Seared balsamic-glazed flatiron steaks with spinach, lemon and olive oil

Balsamic Beef with Spinach

It’s been awhile since we’ve had a new cookbook on the blog – not that we haven’t been cooking much lately, but a couple of recent & great cookbooks have been dominating the JK kitchen this Fall & Winter. The next few posts should help get us back on the track of going through the entire cookbook collection, though. This cookbook, How to Cook Meat, has been on my shelf for years and years. It’s a fun cookbook to flip through, more as a reference on which cuts of meat come from where (on various animals), and how the fat/muscle content changes how you can prepare that cut. I tend to read it more for background material, but it does have a ton of recipes, and the few that I’ve made over the years have been good (if not spectacular).

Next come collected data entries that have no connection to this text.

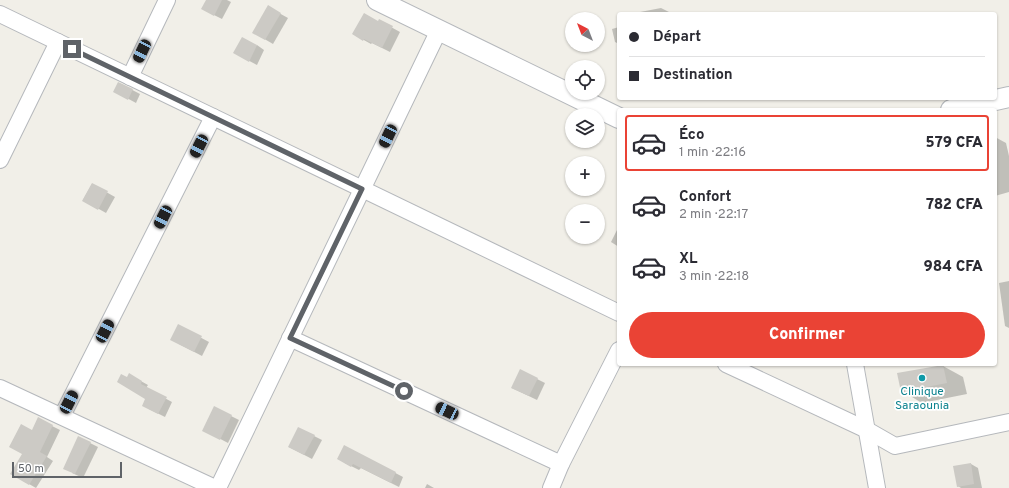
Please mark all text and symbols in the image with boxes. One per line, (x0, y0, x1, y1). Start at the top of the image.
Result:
north arrow (565, 12, 605, 52)
map controls (565, 12, 605, 244)
text: Départ (653, 28, 701, 47)
car (131, 38, 153, 64)
route end (63, 40, 81, 58)
button: locate (565, 60, 605, 100)
text: Destination (653, 66, 733, 85)
button: layers (565, 108, 605, 148)
car (377, 123, 399, 149)
icon: car (631, 125, 667, 161)
text: Éco (679, 126, 704, 145)
car (188, 133, 210, 159)
text: 579 CFA (925, 134, 983, 153)
text: 1 min · 22:16 (679, 145, 746, 161)
button: + (565, 156, 605, 196)
icon: car (631, 187, 667, 223)
text: Confort (679, 188, 731, 207)
text: 782 CFA (926, 196, 983, 215)
car (152, 204, 174, 230)
button: − (565, 204, 605, 244)
text: 2 min · 22:17 (679, 207, 748, 223)
icon: car (631, 249, 667, 285)
text: XL (679, 250, 697, 269)
text: 984 CFA (923, 258, 983, 277)
text: 3 min · 22:18 (679, 269, 749, 285)
button: Confirmer (629, 312, 985, 358)
car (94, 318, 116, 344)
marker: Clinique Saraounia (917, 373, 927, 383)
route start (395, 382, 413, 400)
place label: Clinique Saraounia (895, 384, 949, 414)
car (58, 389, 80, 415)
car (434, 400, 460, 422)
scale bar (12, 460, 122, 479)
text: 50 m (18, 462, 44, 476)

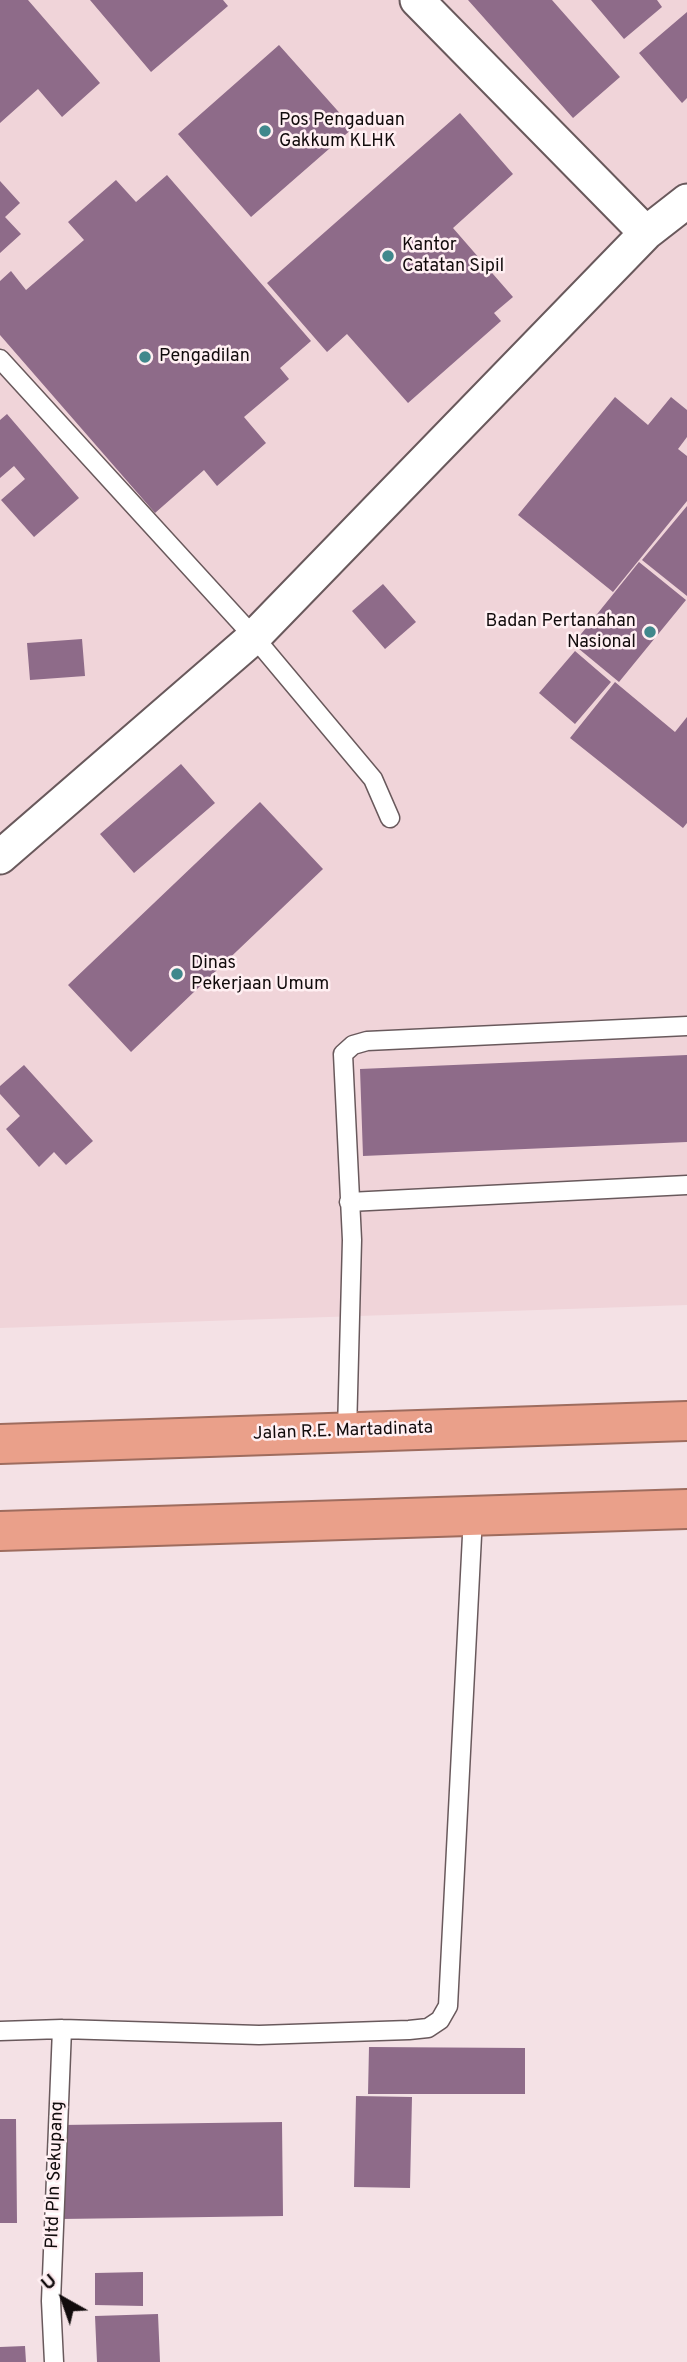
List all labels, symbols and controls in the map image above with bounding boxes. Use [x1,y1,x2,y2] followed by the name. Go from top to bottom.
[279,110,405,152] place label: Pos Pengaduan Gakkum KLHK
[257,123,273,139] marker: Pos Pengaduan Gakkum KLHK
[402,235,504,278] place label: Kantor Catatan Sipil
[380,248,396,264] marker: Kantor Catatan Sipil
[159,346,250,368] place label: Pengadilan
[137,349,153,365] marker: Pengadilan
[486,611,636,654] place label: Badan Pertanahan Nasional
[642,624,658,640] marker: Badan Pertanahan Nasional
[191,953,329,996] place label: Dinas Pekerjaan Umum
[169,966,185,982] marker: Dinas Pekerjaan Umum
[252,1418,434,1446] street label: Jalan R.E. Martadinata
[43,2101,69,2249] street label: Pltd Pln Sekupang
[28,2264,98,2334] north arrow
[37,2269,62,2296] text: U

This recipe for balsamic-glazed beef, however, was both easy to make and really tasty. I have a special place in my heart for the beef and balsamic vinegar combination. When I was in college, dinner was usually two frozen corn dogs. If I was feeling particularly health-minded, I might grab a handful of salad mix from the bag and douse it in some sort of vinaigrette as a side dish. At some point a roommate got disgusted with my dinner regimen and dragged me over to the Barney’s Burgers by our house in North Berkeley. The special that night was a balsamic beef burger, and on a whim I ordered it. It had never occurred to me that a flavor that seemed so intrinsically related to salad could have any use in cooking meat. That burger was amazing though – just the right blend of tart and sweet to balance out the beef flavor. It was so good that to this day I always keep an eye out for recipes involving meat & balsamic vinegar – if it’s on the menu at restaurant Karin and I go to, there’s a good chance that’s what I’m getting.

So after the fold, we’ve got this quick recipe – reduce some balsamic vinegar, sugar and black pepper into a thick, dark sauce, pan-fry some quality steaks, and while the steaks are resting saute some spinach and garlic in the pan you used for the meat. One saucepan, one frying pan, very little time spent hovering over a stove or preparing ingredients yields a really tasty meal. That being said, the next time I make this dish I will add some potatoes or a grain to go with it – gotta have something to mop up the balsamic glaze with after you eat all the steak!

How to Cook Meat

One note: the original recipe calls for top blade chuck steaks, and says that they have a line of fat and gristle through the center that makes people tend to avoid this cut. We used flatiron steaks instead which is (as far as I can tell) the same area of the cow but a perpendicular cut to the top blade, hence avoiding the line of gristle. Ask your butcher, though.

Seared balsamic-glazed flatiron steaks with spinach, lemon and olive oil

Serves 4
Prep time: 30-40 minutes
Total time: 1 hour

For the steak:

  • 1 1/2 cups balsamic vinegar
  • 1 tsp sugar
  • 1 Tbsp freshly ground black pepper
  • Four 8 oz flatiron steaks, roughly one inch thick
  • 2 Tbsp olive oil
  • Salt and pepper to taste

For the spinach:

  • 2 Tbsp olive oil
  • 1 1/2 lbs fresh spinach, trimmed, washed and patted/spun dry
  • 1 Tbsp minced garlic
  • Salt and pepper to taste
  • Juice of 1/2 lemon

1. To make the glaze, combine the vinegar, sugar and pepper in a small saucepan and boil over high heat. [Be careful not to lean over the pan and take a deep breath unless you are trying to clear your sinuses.] Reduce the heat to medium-low and simmer vigorously until the mixture is reduced by two-thirds and syrupy, roughly 30-40 minutes. Set the glaze aside, covered to keep it warm.

2. Pat the steaks dry with paper towels, then sprinkle them generously with salt and pepper. In a large saute pan, heat the olive oil over medium-high heat until very hot but not smoking. Add the steaks and sear well on one side, 3-4 minutes. Turn and continue cooking for a total of 6-8 minutes longer for medium rare. To check if the steaks are done, make a small cut in the thickest part of the meat and look at it – the meat should be slightly less done than you would like. When the steaks are done to your liking, remove them from the pan, cover loosely with foil, and let them rest until the spinach is done.

3. Wipe out the saute pan with paper towels and return it to medium-high heat. Add the remaining olive oil to the pan. When it is hot, add the spinach and stir like crazy until it wilts, 1-2 minutes. Add the garlic and cook, stirring occasionally, for another 30 seconds. Remove the pan from the heat, season with salt and pepper, and stir in the lemon juice.

4. If there is a center line of fat & gristle through the center of your steaks, cut that center line out, and the brush each half of the steak with the glaze. If the glaze has thickened too much, a few seconds over low heat should make it brush-able again. Place a mound of spinach on each plate, and top with the two steak halves.